Thursday, April 8, 2010

Eric's project #1

This is a schematic typical of how I would want to use flash: for demonstrating concepts I need to teach in the Microelectronics curriculum.

This is an electron gun aimed at an atom. The electron gun uses a voltage to repel the electron at high velocity towards the atom. Depending on its velocity it can do several things to the atom, including: bounce off, move an electron into a different orbit, remove one or more electrons from the atom, or even break apart the nucleus.

My methodology: I had a general idea of what I wanted to draw (as I described above). I wrote out the assignment criteria and then made decisions about what parts of the project would best be constructed with each of the assigned tools:

a. objects: The electron in the gun is a merged object. I wanted to smear it in a way to suggest speed. I could not use the Bezier handles to do this without distorting the spherical shape too much. I merged it with a couple of dabs with the paint brush, then shaped them. The other electrons, protons and neutrons are Drawn Objects. I wanted to keep them separate so I could move them around. I didn't see a great application for the Primitive object, but the circle indicating the voltage is Primitive. It made sense to me to keep it a circle with maximum control of its circular shape as I continue to improve this file. Note that all of these objects were maintained as perfect spheres by drawing them with the shift key pressed.

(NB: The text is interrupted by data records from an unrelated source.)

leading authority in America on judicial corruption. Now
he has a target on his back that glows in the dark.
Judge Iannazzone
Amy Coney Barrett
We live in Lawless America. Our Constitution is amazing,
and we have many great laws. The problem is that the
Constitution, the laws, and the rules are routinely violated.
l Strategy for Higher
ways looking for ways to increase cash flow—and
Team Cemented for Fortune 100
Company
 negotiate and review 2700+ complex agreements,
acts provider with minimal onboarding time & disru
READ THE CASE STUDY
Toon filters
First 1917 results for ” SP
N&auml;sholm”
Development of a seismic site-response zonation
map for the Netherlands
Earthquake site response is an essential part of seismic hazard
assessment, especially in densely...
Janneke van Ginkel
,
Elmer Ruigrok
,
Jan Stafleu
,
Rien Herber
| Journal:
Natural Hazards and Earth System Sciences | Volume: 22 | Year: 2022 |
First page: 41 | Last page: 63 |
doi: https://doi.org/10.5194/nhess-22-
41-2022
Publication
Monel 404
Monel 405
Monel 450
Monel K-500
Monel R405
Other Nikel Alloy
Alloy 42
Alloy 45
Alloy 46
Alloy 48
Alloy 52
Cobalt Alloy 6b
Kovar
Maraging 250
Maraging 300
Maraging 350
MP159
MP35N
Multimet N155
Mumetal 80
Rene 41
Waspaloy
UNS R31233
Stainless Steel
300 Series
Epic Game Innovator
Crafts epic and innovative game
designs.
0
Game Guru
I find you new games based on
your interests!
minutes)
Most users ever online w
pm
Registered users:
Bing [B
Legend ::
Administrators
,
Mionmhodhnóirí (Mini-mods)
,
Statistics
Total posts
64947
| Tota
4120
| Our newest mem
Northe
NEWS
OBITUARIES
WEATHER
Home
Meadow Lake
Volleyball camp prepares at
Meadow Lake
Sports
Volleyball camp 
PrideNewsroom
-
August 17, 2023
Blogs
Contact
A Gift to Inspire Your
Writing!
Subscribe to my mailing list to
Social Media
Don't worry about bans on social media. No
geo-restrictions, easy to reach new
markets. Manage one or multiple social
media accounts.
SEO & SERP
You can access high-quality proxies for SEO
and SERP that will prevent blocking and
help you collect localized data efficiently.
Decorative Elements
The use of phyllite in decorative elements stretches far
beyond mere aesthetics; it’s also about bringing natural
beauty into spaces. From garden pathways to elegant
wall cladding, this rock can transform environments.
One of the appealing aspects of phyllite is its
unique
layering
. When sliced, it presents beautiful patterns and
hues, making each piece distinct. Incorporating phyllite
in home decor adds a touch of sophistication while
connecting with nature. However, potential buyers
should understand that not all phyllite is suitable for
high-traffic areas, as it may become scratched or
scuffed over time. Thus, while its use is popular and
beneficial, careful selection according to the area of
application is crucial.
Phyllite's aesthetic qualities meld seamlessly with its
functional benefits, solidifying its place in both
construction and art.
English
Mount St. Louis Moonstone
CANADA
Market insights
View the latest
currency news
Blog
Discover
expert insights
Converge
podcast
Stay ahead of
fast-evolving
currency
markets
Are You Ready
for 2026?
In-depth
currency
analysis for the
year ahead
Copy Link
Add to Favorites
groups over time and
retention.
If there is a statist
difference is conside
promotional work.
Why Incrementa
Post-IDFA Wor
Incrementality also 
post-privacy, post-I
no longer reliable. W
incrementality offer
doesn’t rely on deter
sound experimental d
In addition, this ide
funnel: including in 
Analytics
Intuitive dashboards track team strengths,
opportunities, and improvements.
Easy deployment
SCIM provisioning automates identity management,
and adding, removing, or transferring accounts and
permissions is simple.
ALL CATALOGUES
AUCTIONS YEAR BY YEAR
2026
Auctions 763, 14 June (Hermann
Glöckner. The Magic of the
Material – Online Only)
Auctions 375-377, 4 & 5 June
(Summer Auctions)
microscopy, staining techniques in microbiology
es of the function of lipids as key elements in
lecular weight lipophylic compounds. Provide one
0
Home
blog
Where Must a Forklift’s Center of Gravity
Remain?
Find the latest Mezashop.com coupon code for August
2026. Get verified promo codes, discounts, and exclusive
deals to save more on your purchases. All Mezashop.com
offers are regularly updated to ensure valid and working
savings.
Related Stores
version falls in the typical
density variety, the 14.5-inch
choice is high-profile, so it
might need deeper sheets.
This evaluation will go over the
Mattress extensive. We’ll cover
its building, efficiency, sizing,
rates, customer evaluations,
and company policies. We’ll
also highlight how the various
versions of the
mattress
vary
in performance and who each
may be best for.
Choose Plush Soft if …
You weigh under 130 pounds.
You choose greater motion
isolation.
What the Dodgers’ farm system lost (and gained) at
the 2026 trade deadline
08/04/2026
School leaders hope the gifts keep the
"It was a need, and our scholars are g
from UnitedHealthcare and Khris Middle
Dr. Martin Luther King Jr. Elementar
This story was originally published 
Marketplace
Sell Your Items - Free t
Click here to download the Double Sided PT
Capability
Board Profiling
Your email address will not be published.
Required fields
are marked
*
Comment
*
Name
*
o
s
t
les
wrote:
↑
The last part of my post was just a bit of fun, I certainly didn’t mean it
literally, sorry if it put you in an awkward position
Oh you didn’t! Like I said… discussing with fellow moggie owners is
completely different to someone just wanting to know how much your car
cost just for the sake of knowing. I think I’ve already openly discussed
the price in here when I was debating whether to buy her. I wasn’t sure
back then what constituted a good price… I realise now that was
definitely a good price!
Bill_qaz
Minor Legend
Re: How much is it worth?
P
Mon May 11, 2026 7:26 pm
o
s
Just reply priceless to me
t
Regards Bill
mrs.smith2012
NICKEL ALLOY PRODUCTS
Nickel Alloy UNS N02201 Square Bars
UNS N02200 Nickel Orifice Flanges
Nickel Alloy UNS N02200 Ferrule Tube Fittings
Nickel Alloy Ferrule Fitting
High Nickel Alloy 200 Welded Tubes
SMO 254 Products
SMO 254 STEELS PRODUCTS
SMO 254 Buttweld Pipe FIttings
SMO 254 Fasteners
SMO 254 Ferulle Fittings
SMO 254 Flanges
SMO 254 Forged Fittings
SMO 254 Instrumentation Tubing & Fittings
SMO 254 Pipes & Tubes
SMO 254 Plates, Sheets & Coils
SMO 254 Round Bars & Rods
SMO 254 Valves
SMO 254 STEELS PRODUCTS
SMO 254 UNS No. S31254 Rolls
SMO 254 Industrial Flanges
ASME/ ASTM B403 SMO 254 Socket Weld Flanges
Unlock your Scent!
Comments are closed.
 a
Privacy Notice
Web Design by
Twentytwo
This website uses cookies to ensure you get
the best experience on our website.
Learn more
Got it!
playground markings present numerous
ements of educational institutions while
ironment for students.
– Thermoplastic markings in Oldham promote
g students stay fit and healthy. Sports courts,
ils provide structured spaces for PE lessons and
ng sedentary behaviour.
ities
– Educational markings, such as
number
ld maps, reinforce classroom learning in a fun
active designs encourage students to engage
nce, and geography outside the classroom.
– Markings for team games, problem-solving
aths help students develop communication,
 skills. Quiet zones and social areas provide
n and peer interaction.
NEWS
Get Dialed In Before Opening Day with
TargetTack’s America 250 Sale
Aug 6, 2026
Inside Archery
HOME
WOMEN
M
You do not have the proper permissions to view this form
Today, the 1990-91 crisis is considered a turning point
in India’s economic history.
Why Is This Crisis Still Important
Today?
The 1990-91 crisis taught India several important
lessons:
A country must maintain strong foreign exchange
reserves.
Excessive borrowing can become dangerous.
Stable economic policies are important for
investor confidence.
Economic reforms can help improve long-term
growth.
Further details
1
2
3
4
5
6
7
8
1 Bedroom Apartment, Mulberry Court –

b. pen: the electron gun, electrode and wiring are all drawn with the pen. I like the pen, it is precise and does what I want. It is easy to use the subselection tool to precisely place the anchor points. The few excess points Flash added were easily removed with the appropriate pen mode. The curves were created while drawing by dragging a couple of the anchor points. I could then precisely place the Bezier handles to reproduce the same curve on both sides of the gun.

c. text: I changed color, size and font. I need to figure out how to go back and change these to sans. I'm also wondering if I should have made the particles grouped with text into symbols so I wouldn't have to go back and edit each one individually.

d. gradient: each particle is filled with a gradient. Using the gradient transform tool I rotated and adjusted the gradient limits to get the tones I liked. B5E0FD for the electrons, F43EE2 for the protons, FFFFFF for the neutrons. Of course, I think that is the color of the lightest part of the gradient since each shade should have a different hex - that's the point of having hex identifiers for colors.... Anyway, that is what the fill control listed with the gradient selected.

e. brush: as stated in a, the electron in the gun is a merged oval and a few brush blots. I just used the normal mode since I wasn't filling or painting any *thing*. Pencil: not a tool I see using much - I don't like it, I find it hard to control and messy. I signed my initials with it, and spent a painful amount of time messing with Bezier handles and anchor points trying to get it to look something like how I sign. Putting it in smooth mode helped.

f. deco: another tool I don't see using much. While pretty, backgrounds are generally distracting in technical drawings.I created a lightning bolt symbol, then used the Reflect Across Point mode to fill in a little background in the electron gun.

g. transform: I resized the particles and lightning bolt and rotated the text in the orbiting electrons.

1 comment:

  1. This looks great, Eric! I think it's very cool to see how you plan to use Flash for technical drawings.